The survey also showed annual house price rises in London have dropped from 18.3% in February to 10.9% in March, with a 2.7% fall for the month.

Managing director Ed Williams said: "It is unclear how deep or long-lasting concerns over war will prove to be.

"The situation has some parallels with the situation after September 11 when people continued to look at property on the Internet in huge numbers but took a few months to turn that interest into real commitment to move."

The figures could be of particular concern for the housing market as they reflect the views of people who are still looking rather than those who have decided to stay put.

Rightmove's house price index shows that the headline rate of annual house price increases fell by 1% from 23.5% in February to 22.5% in March. The monthly increase of 1.2% was entirely accounted for by increases in the north and parts of the Mid lands, with southern parts of England showing no change.

It also showed a sharp increase in the number of properties available for sale, in stark contrast to this time last year, when a shortage of available property was becoming apparent.

Copyright Ananova 2003 all rights reserved

17/03/03 07:17
 
Price Crash

The trend for falling in houses prices in 2001 was reversed last year mainly because of Charlie's reintrodcution of interest relief in Dec 2001 for investors and ECB rate cuts in 2002. These are once off measures whose effects will not last in the medium to longrun. With unemployment rising, real disposable income falling, general consumer sentiment declining, euro appreciating and housing supply set to outstrip demand - prices are likely to decline over the next 2-3 years. I think the real problems of people over borrowing over the past 5-6 years will only become evident when euro interest rates return to their long run average.
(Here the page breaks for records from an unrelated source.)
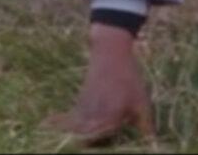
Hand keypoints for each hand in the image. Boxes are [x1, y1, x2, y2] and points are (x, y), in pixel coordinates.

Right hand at [46, 24, 154, 144]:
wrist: (110, 53)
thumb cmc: (129, 78)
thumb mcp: (141, 102)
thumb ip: (145, 126)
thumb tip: (153, 144)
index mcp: (109, 119)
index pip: (98, 143)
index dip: (98, 147)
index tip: (103, 149)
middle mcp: (92, 117)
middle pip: (82, 141)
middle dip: (84, 144)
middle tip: (90, 145)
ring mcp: (82, 110)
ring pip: (71, 131)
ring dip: (71, 137)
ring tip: (67, 143)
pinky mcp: (77, 103)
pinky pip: (65, 118)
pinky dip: (57, 123)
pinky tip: (44, 124)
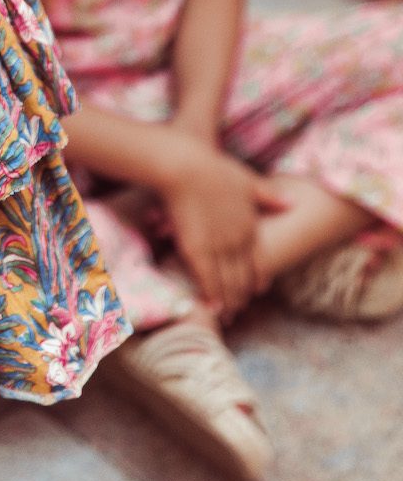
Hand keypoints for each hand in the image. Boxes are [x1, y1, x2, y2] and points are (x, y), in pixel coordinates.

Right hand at [157, 128, 289, 320]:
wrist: (187, 167)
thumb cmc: (214, 168)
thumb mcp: (248, 180)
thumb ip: (269, 195)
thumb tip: (293, 203)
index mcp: (249, 226)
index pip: (257, 260)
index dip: (257, 277)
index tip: (258, 289)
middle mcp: (236, 241)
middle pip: (241, 276)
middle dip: (241, 295)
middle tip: (239, 310)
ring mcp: (217, 245)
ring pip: (225, 281)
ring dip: (228, 299)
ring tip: (227, 313)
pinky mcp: (195, 247)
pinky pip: (205, 276)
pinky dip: (210, 293)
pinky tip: (211, 306)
All this talk that Ireland is a special case is misleading. If anything Ireland is more exposed to global trends than many of our larger neighbours. If the US experiences a double dip, US firms in Ireland are not likely to keep hoarding labour as they did during the 2001 recession. The job cuts will be swift and reality will quickly return to an overpriced housing market.
 
Bits....

Read an article in the UK Financial Mail that the average Irish home costs 6 x salary.
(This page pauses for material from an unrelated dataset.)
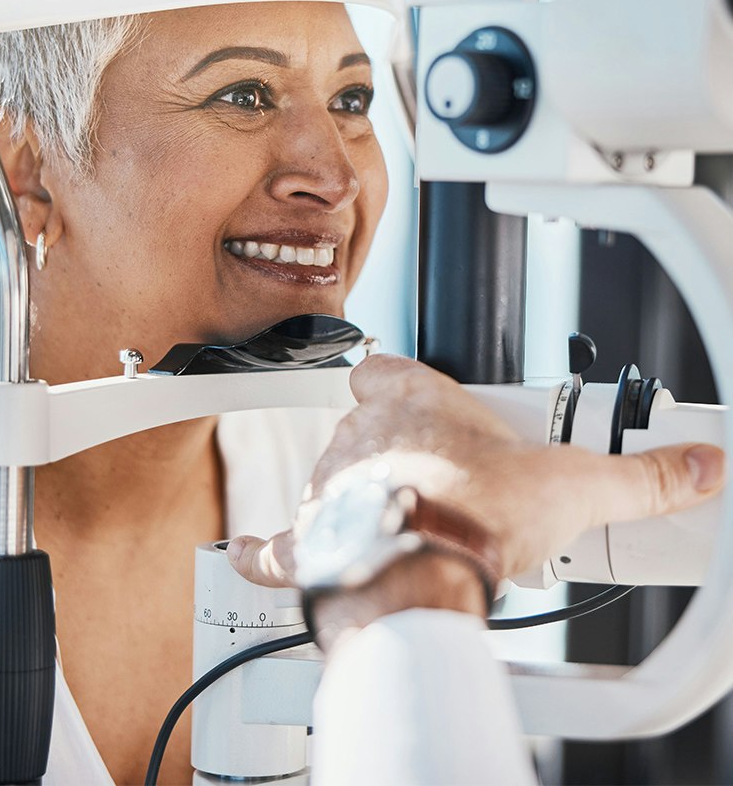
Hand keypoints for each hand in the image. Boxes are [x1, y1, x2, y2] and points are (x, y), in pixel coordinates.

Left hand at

The Irish housing stock increased by 4.8% last year.

Can it continue? Not a chance. Let's face it, if Ireland hadn't joined the Euro Ireland would now be in recession. It needed high interest rates to curb everything. It's simply putting the big POP off until later. Problem is the fall will then be greater.

Buying a house? Long term you can't go far wrong buying a house (unless of course you live in Japan!!), short term? Big problems!

Handouts? I hope to be in a position that I can help my kids out when they come to buy a house. It would be nice if I can pay a chuck of their deposit. Will I get involved in the Mortgage? Not a chance. I won't be held accountable if it goes wrong for them, by all means I'd help them but I won't get too involved. As long as they're responsible this won't happen them.

BTW when I die they get the lot anyway!!